The LORD says the worst thing you can do is to run.  Although it seems the best; the most sensible thing to do at the time, stand still; stay put!  If you don't know what to do, stay put.  That's what GOD is saying here.  'In returning and rest you shall be saved.  In quietness and confidence shall be your strength.' In the historical context, the people of the Kingdom of Judah were faced with the enemy, the Assyrian army.  It was a formidable enemy.  The LORD had promised them that He would protect them from this juggernaut; this huge destruction machine that was crushing everything in its path.  'Oh no,' said the people, 'this is all pie in the sky.  What we need is to get some comparable power to counter balance this menace from the North.  Egypt! That's our answer!  They will rescue us.'  GOD says the Egyptians will be no help to you at all.  Verse 7 of Chapter 30: 'For the Egyptians shall help in vain and to no purpose.  Therefore I called her Rahab, Hem-Shevet.' But do you know what the translators have done here?  They didn't know how to translate it so they've just transliterated the Hebrew.  'Rahab' means 'arrogance'; Hem-Shevet - they should sit still!  This is their arrogance, to think that they can be saved by human means, when I am there; the Almighty GOD, to protect them.  They should sit still. 

When a rabbit is being chased by a weasel, it runs in panic.  Do you know that it is panic that kills the rabbit?  Many times little creatures just die out of sheer fright.  They are so terrified by the predator.  That's what the rabbit does.  He could give a good account of himself; he's got good strong hind legs.  He could really kick that weasel.  He could really hurt that weasel, but he runs, and the weasel keeps following it; following it; in the burrow, out of the burrow.  The weasel is right behind him, following his trail, until at last the rabbit is terrified; he's exhausted; he's got no incentive to live anymore.  And the result is he just sits there and waits for the weasel to finish him off; given up in despair.  That's what the devil tries to do with you and me.  To drive us to despair so that we give up.
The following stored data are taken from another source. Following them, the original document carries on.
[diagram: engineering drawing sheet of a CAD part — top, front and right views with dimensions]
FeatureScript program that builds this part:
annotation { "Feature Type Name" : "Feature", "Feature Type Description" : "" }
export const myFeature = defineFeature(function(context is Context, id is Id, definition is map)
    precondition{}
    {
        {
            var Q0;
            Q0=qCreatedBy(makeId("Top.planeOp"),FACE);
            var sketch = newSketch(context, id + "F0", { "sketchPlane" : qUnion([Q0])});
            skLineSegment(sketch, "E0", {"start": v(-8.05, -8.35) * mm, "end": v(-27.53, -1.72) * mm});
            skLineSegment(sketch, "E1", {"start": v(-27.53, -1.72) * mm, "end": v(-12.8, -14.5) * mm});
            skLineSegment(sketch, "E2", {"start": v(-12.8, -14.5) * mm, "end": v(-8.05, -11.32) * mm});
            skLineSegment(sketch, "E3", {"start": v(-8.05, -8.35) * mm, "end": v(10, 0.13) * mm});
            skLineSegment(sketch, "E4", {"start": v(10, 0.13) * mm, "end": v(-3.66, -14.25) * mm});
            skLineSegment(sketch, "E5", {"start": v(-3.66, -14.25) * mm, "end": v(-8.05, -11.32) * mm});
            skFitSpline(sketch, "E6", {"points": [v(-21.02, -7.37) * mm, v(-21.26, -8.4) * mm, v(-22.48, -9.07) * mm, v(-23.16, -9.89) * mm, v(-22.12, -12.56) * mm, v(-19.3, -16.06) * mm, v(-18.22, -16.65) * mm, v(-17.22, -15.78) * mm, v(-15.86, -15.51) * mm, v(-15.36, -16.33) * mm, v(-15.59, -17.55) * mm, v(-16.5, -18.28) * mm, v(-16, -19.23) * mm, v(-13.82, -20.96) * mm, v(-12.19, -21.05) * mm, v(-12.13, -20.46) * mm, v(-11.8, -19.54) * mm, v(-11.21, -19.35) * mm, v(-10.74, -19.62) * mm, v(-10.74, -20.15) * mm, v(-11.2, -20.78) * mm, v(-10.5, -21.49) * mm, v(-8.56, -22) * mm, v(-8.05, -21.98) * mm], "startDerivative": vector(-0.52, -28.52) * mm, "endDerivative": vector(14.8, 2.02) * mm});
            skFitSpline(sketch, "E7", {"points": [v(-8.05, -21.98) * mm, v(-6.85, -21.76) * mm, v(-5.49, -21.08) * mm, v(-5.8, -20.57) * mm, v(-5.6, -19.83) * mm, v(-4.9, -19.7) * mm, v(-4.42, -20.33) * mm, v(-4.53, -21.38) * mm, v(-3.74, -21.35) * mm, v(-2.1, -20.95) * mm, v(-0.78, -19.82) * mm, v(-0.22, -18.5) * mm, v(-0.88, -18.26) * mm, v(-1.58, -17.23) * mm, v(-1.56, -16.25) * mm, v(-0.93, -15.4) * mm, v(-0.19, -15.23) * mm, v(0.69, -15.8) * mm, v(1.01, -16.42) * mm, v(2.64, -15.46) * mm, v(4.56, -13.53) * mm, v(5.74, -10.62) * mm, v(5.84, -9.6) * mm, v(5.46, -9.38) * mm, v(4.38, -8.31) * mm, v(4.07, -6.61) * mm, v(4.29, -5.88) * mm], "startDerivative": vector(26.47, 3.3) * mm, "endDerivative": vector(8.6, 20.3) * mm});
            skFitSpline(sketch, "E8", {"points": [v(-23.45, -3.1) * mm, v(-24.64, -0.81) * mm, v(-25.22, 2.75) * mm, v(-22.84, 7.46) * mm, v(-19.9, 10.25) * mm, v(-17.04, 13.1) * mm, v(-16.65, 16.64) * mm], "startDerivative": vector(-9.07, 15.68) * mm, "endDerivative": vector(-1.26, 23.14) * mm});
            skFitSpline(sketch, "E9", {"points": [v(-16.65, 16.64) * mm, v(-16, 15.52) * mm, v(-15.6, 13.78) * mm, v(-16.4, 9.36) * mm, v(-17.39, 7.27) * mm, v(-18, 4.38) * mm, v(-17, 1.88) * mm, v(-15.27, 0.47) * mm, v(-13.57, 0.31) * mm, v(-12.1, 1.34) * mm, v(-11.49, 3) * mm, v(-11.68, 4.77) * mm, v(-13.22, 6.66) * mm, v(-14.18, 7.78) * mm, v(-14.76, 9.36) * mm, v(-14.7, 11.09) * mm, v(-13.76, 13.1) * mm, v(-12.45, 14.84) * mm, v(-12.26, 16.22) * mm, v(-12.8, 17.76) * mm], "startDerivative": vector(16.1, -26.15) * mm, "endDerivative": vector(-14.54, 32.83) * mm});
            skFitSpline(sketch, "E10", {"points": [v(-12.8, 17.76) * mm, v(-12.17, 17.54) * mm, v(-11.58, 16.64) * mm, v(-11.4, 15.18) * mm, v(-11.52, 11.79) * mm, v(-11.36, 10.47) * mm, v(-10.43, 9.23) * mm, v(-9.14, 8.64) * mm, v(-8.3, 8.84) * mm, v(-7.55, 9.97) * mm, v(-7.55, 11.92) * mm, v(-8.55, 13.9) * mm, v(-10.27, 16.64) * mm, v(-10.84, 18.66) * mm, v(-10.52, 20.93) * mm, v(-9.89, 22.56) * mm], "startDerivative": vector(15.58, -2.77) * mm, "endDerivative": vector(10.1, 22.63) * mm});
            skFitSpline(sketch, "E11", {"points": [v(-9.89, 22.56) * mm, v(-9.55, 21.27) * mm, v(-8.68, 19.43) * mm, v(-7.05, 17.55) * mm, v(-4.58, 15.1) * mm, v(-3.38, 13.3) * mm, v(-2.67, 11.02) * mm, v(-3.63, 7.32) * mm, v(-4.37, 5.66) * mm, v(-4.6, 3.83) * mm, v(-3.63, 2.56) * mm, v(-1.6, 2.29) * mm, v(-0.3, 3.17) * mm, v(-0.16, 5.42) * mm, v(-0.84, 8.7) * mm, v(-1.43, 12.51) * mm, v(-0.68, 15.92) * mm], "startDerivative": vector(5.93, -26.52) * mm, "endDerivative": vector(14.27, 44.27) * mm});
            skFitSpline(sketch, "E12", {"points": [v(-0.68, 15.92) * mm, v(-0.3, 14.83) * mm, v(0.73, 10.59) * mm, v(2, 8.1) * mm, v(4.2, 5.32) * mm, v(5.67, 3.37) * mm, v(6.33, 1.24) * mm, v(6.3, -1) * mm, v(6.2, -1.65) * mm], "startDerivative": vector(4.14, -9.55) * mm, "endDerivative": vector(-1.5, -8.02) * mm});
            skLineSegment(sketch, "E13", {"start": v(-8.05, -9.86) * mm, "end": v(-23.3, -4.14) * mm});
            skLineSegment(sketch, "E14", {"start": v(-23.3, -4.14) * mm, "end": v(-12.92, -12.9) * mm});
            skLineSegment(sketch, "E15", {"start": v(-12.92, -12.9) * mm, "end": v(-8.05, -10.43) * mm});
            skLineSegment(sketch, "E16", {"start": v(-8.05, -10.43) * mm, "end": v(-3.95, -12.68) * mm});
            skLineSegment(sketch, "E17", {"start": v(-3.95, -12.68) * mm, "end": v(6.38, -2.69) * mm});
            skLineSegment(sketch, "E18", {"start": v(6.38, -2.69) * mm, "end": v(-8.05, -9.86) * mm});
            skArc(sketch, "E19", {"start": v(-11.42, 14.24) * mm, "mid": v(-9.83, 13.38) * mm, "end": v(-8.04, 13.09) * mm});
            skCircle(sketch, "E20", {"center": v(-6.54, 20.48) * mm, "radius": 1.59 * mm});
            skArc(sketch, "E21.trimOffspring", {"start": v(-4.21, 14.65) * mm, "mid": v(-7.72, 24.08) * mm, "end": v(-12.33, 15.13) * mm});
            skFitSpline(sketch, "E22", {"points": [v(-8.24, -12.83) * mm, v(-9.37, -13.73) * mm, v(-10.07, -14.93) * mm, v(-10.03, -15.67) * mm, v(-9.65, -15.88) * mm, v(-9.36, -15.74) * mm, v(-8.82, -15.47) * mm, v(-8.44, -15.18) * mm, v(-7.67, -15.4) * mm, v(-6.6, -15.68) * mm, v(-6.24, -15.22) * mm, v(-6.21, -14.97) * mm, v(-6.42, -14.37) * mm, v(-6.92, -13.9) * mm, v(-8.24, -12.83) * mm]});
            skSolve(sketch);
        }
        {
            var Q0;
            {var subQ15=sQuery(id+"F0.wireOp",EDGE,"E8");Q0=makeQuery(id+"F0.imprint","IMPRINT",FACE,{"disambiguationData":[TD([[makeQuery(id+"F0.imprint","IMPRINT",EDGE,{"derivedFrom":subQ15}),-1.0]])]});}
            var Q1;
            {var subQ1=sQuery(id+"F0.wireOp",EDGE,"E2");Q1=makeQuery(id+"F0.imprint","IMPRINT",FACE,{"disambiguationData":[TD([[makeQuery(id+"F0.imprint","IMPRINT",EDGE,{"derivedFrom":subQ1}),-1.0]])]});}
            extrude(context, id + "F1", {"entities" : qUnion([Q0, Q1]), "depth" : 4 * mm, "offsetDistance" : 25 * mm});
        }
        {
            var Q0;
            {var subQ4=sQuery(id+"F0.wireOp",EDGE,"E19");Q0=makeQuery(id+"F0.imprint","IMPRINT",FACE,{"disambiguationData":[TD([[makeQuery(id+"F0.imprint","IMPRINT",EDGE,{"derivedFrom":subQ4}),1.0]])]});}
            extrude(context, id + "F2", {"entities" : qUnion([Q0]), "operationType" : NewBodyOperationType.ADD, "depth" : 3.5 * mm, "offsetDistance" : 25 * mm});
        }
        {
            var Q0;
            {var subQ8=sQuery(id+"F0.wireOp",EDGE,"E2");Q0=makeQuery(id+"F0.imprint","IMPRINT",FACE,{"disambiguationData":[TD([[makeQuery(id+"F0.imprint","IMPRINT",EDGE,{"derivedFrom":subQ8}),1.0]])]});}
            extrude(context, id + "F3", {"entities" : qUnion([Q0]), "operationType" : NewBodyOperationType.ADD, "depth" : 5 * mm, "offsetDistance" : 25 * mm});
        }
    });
I read just this morning an article by a Christian lady, a missionary out in Africa.  'We must not give up.'  She was talking about her vegetable garden.  'I tried,' she said, [it's in the country of Mali, in Africa], 'I've tried to plant a vegetable garden.  The toads sat on the vegetables and squashed them as they were growing.  So I decided not to give up.'  She said, 'I planted them again.  The ants took the seeds away.'  So she said, 'I tried again, and as the plants began to grow, the crickets and the grasshoppers came and ate them.'  She said, 'I still had that motto 'I must not give up', so,' she said, 'next time I covered it with mosquito netting; and then I got visitors and I forgot to water the plants and they died in the hot, dry, dusty weather.'  She said, 'It's the same when I try to reach the Moslems in Mali.  They come for medical treatment; they come for what we can give them.  But they will not take the Good News of Messiah.  But,' she ends her article, 'we must not give up!'  There's a heroic lady!

And you and I here, we have a lush time of it, don't we, in comparison with the sufferings and the trials and the frustrations and the disappointments of our brothers and sisters?  We must take their motto and make it ours'.  We must not give up!  It is not a very promising work, seeking to reach our people with the News about the Messiah; but we must not give up. That's what Churchill said after the Second World War, when he was invited back to his old school where he had grown up as a school boy.  You know what he said to the young people?  'Young man!  Never give up!'  That's about all he said.  He repeated it two or three times, but that was the gist of his talk; it didn't last very long.  Never give up!  Stand!  That's how the Bible puts it.  Stand!